A total of 23 mt genomes from lice, including ten species from the Philopteridae, three species from the Trichodectidae, one elephant louse, Haematomyzus elephantis, and eight species of sucking lice, were used for phylogenetic analysis [3, 5, 7, 9,10,11,12,13,14,15,16, 20, 30,31,32], with one wallaby louse, Heterodoxus macropus (GenBank: AF270939), used as an outgroup . Amino acid sequences of 12 protein-coding genes (except for nad2 because it is unidentified in the H. elephantis mt genome) were aligned individually using MAFFT . Alignments of the individual genes were concatenated into a single dataset. Ambiguously aligned areas were removed by Gblocks 0.91b with the option of less stringent selection , and subjected to phylogenetic analyses under Bayesian inference (BI) and maximum likelihood (ML). BI was conducted with four independent Markov chains run for 5,000,000 metropolis-coupled MCMC generations, sampling trees every 500 generations in MrBayes v3.2.7 . The initial 25% (2500) trees of each MCMC were discarded as burn-in and the majority-rule consensus tree used to calculate Bayesian posterior probabilities (Bpp). For ML analysis, the alignment was partitioned by gene, and bootstrapping frequencies (Bf) performed using the rapid bootstrapping option with 100 iterations. The MtART (all 12 genes) model was selected as the most suitable model of evolution by ProtTest v2.4 based on the Akaike information criterion (AIC) . ML analyses were computed using RAxML v2.2.3 . Phylograms were drawn using FigTree v.1.31.
Results and discussion
Identity of the eagle louse F. suturalis
Seven louse species (F. suturalis, Degeeriella fulva, Degeeriella aquilarum, Nosopon chanabense, Colpocephalum impressum, Laemobothrion Laemobothrion vulturis, and Laemobothrion Laemobothrion maximum) can parasitize the tawny eagle A. rapax (http://phthiraptera.info/category/avian/aves/falconiformes/accipitridae/aquila/aquila-rapax).

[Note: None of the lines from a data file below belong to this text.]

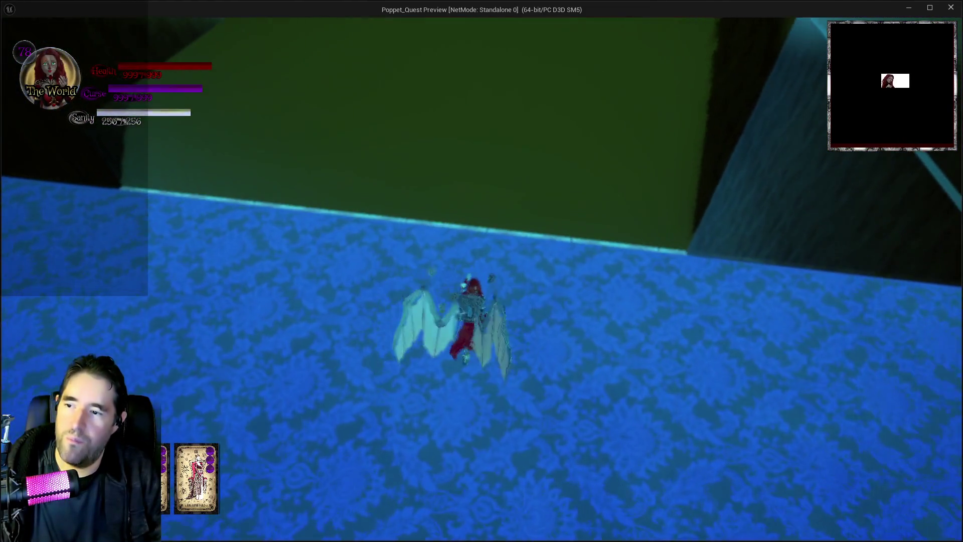
Step: Glide into the Locker Room, climb the green wall, then return to the editor
key("space")
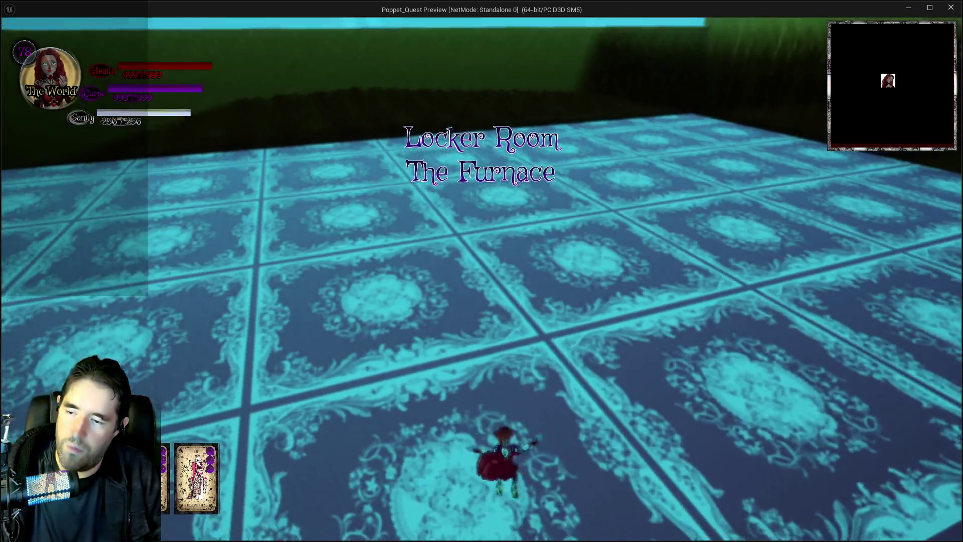
key("space")
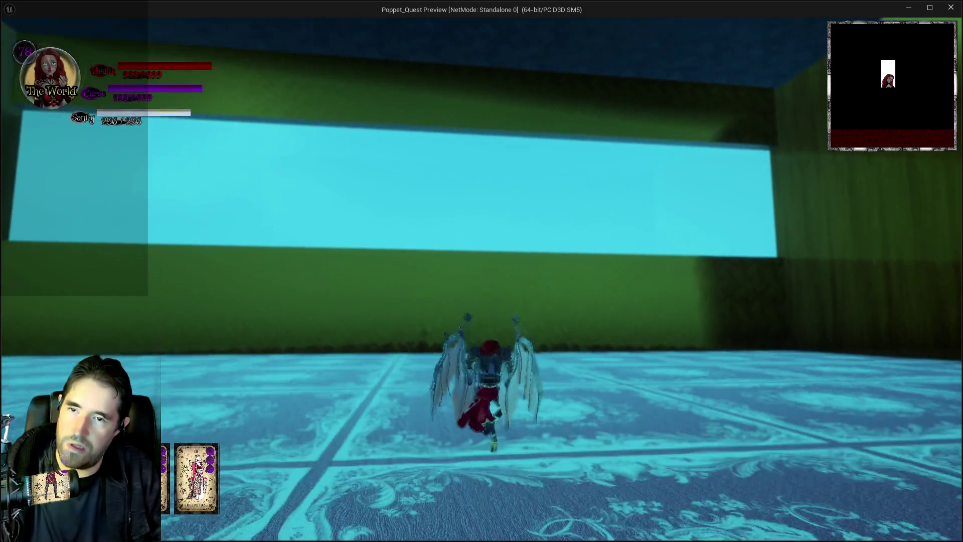
key("space")
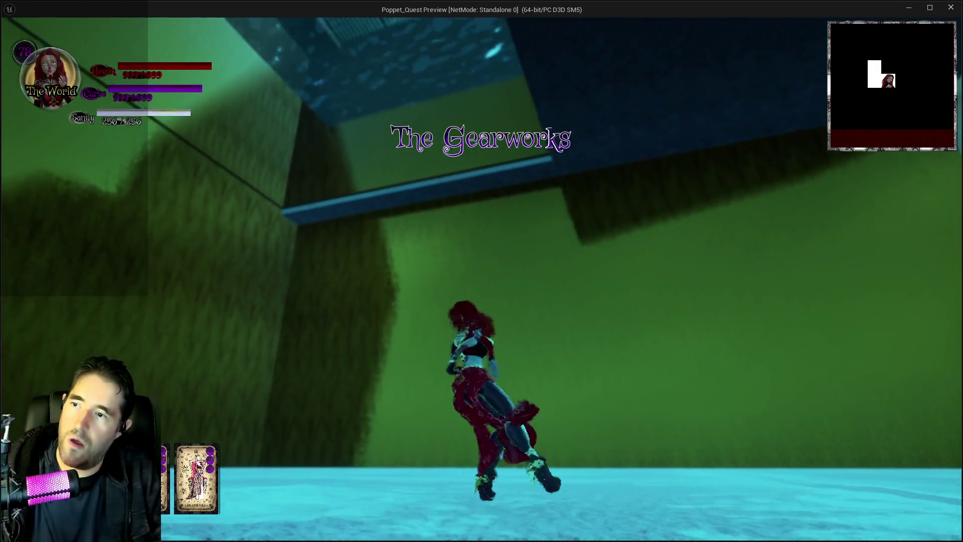
key("space")
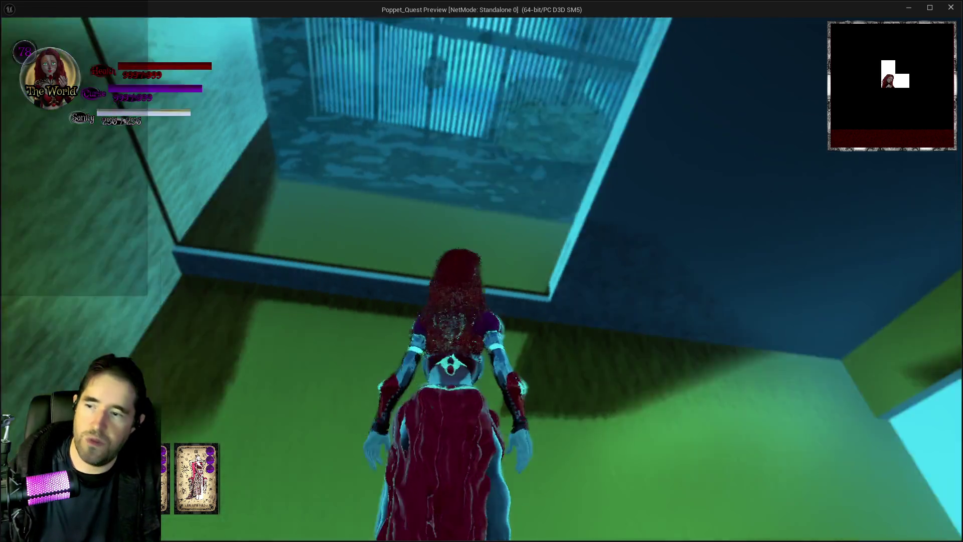
key("w")
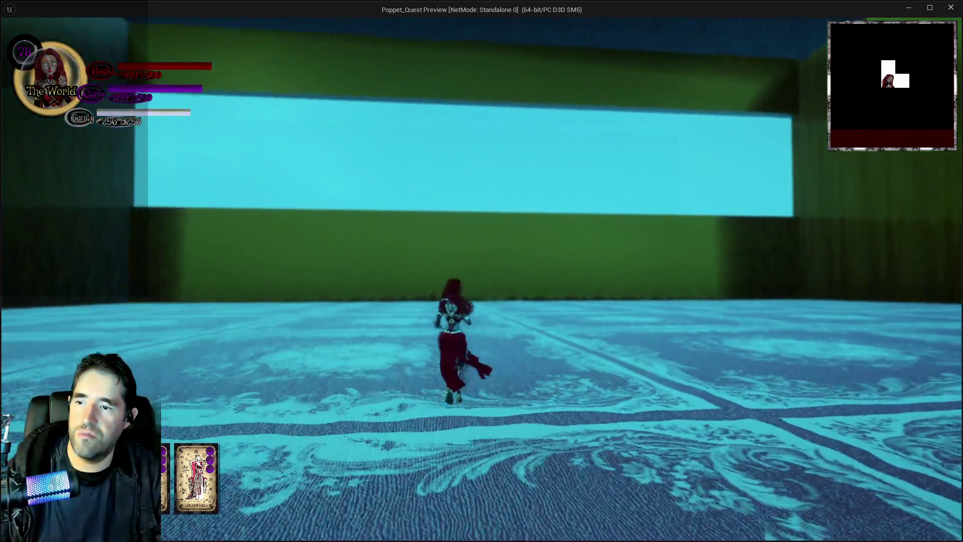
key("alt+Tab")
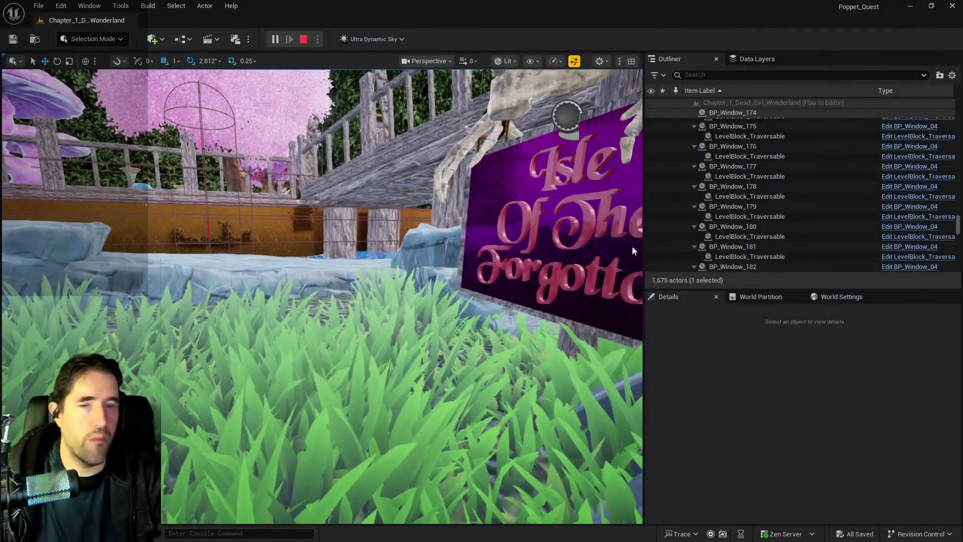
Step: Stop the play session, lower the duct vent to Z 5511, and rescale it to 2.75, 3, 2.25
key("Escape")
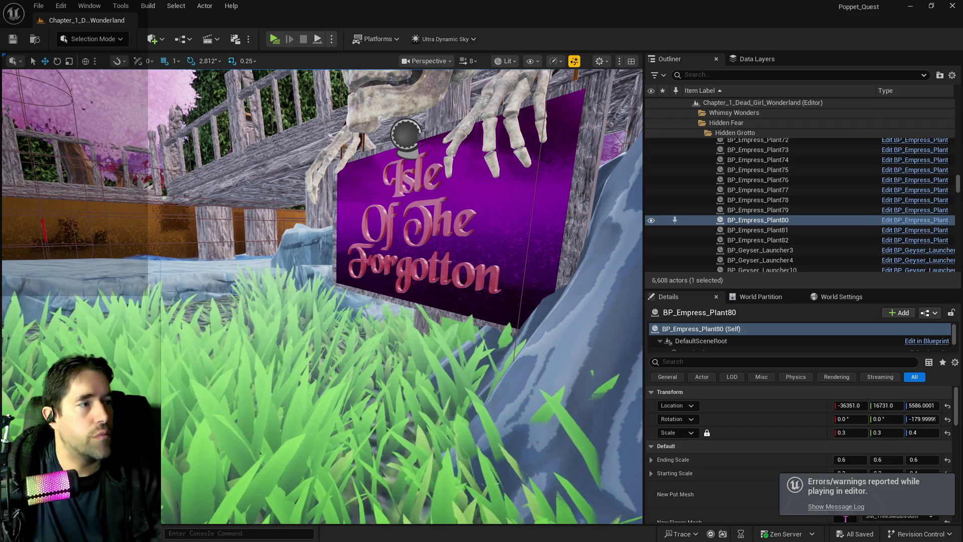
left_click_drag(480, 325, 480, 325)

F. suturalis can be identified by the following morphological characters: (1) body slender in deep dark brown colour; (2) head longer than wide with pointed anterior and slightly broad posterior; (3) dorsally, 3 dark brown spots on each side of preantennal area and 1 dark brown horizontal stripe near antennal area; (4) antennae sexually dimorphic, male antennae stout and long on segment 1, female antenna slender and short on all 5 segments; (5) thorax widened from top to bottom; (6) dorsal thorax with 1 pronotum and 2 pteronotums, pronotum larger than pteronotum, 1 stout short seta on posterior margin of each pteronotum; (7) ventral thorax, mesosternum with 1 pair dark brown spots near midlegs; (8) 3 pairs of legs slender, forelegs small, midlegs and hindlegs progressively larger; (9) abdomen longer than wide; (10) dorsal abdomen deep dark brown colour, 2nd segment slightly narrower than thoracic pteronotum and with 2 divided tergite plates; (11) tergites on dorsal abdominal segments 3 to 6 slightly narrow in middle on both male and female; (12) male with 2 divided tergite plates laterally and female with 1 tergite on each dorsal abdominal segment of 7 and 8; (13) ventral abdomen with 9 segments and in white colour, 1 pair of dark brown spots laterally on each segment of 2 to 9; (14) female with 1 small dark brown spot in inverted triangle shape in middle of ventral abdominal segments 8 and 9.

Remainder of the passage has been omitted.